Die zunehmende Brutalität: Zeugen berichten über Folter unter Assad
Erste Zeugen im Prozess gegen Assad-Beamte schildern die grausamen Foltermethoden, die sie erlitten haben. Die Berichte sind erschütternd und werfen ein grelles Licht auf das Regime.
Die Berichte über die Folterpraktiken, die während des syrischen Bürgerkriegs an der Tagesordnung waren, erreichen nun die Gerichtssäle, und das ist überraschend. Es wird höchste Zeit, dass die grausamen Taten der Assad-Beamten juristisch verfolgt werden. Allerdings wird die Schilderung der Folter von den ersten Zeugen als zunehmend brutal wahrgenommen. Wer meinen könnte, die Schrecken des Krieges könnten irgendwann ein Ende haben, der irrt sich gewaltig.
Zunächst ist dies ein klassisches Beispiel dafür, wie Machtmissbrauch in einer Diktatur institutionalisiert wird. Die Berichte, die wir von den Zeugen hören, sind nicht nur erschütternd, sie sind erschreckend präzise. Die Schilderungen der Folter sind so detailliert, dass man schnell ins Grübeln kommt, wie der Mensch zu solchen Gräueltaten fähig sein kann. Eine Atmosphäre der Angst wurde geschaffen, die es den Folterern erlaubte, mit immenser Brutalität und kaum einem Funken von Menschlichkeit zu agieren.
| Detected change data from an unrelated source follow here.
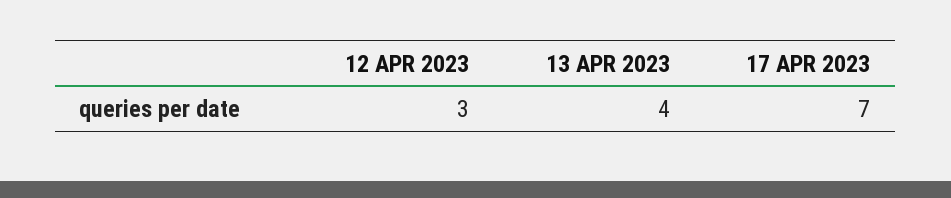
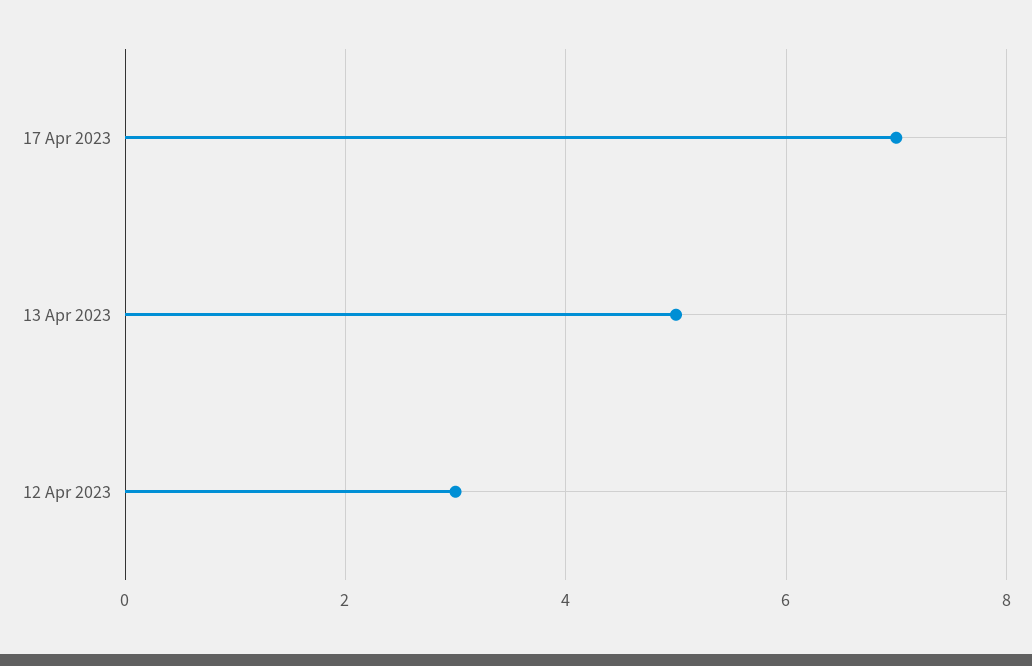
  {
    "12 APR 2023": 3,
-   "13 APR 2023": 4,
+   "13 APR 2023": 5,
    "17 APR 2023": 7
  }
Diese Zeugen haben nicht nur ihre körperliche Unversehrtheit verloren; es fehlt ihnen an vielem, was den Menschen menschlich macht.
Darüber hinaus ist die grausame Routine, die sich in den Foltergefängnissen abgespielt hat, erschreckend banal. Die oft hasserfüllten Blicke der Folterer scheinen nicht mehr zu überraschen oder zu schocken. Der Überdruss an der täglichen Brutalität führt nur dazu, dass die Berichte immer wieder die gleichen abgedroschenen und entsetzlichen Details enthalten. Man könnte fast meinen, die Folter sei zu einer Art Dienstleistung verkommen, die mit dem gleichen Enthusiasmus und derselben Routine erledigt wird, wie das Abschicken einer Postkarte. Es gibt keinen Platz für Mitgefühl, keinen Raum für Zweifel. Diese Menschen haben ihre Empathie an der Tür des Foltergefängnisses abgegeben.
Kritiker könnten einwenden, dass solche Berichte, so entsetzlich sie auch sein mögen, doch in einer Kriegszone an der Tagesordnung sind. Der Mensch ist schließlich fähig zu schrecklichen Taten, wenn er sich in extremen Situationen befindet. Mag sein, aber das ist keine Entschuldigung. Diese Taten wurden nicht im Gefecht begangen, sondern hinter verschlossenen Türen, in einer kontrollierten Umgebung, in der die Folterer sich ihrer Macht bewusst waren. Es gibt keine Rechtfertigung für die systematische Demütigung und Zerstörung von Menschenleben. Der Versuch, solche Gräueltaten als „normal“ zu betrachten, ist der selbstbetrügerische Versuch, unsere eigene Menschlichkeit zu bewahren, während wir uns der Abgründe des Wahnsinns stellen.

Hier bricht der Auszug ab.